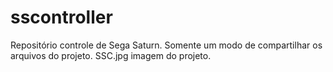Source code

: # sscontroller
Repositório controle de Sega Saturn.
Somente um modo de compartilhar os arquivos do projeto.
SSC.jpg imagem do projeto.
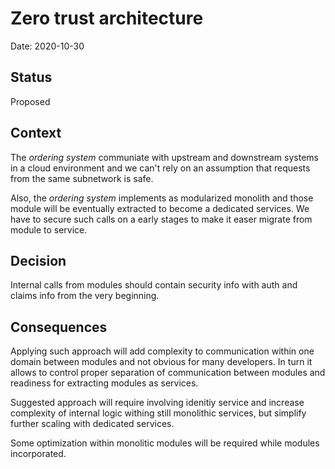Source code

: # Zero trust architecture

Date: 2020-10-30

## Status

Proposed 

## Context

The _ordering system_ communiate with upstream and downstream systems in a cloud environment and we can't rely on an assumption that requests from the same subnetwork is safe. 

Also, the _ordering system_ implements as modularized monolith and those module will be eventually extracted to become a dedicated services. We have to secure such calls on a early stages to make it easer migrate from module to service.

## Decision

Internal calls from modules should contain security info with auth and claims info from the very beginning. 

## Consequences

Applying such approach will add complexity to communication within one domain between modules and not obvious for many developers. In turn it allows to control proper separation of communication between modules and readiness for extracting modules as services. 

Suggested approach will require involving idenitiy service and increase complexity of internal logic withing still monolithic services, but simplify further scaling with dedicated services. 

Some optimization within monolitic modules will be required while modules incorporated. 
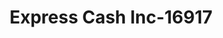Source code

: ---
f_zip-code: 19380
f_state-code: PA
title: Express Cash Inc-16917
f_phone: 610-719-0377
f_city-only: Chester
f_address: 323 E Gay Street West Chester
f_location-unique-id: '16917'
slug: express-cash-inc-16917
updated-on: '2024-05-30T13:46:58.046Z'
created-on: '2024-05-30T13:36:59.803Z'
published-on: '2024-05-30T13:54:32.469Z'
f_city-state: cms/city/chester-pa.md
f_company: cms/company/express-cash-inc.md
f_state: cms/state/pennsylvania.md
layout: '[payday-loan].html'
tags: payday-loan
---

[Task description] Search the entries for the word "from" and gather every line where it appears.

[Answer area]
The _ordering system_ communiate with upstream and downstream systems in a cloud environment and we can't rely on an assumption that requests from the same subnetwork is safe. 
Also, the _ordering system_ implements as modularized monolith and those module will be eventually extracted to become a dedicated services. We have to secure such calls on a early stages to make it easer migrate from module to service.
Internal calls from modules should contain security info with auth and claims info from the very beginning. 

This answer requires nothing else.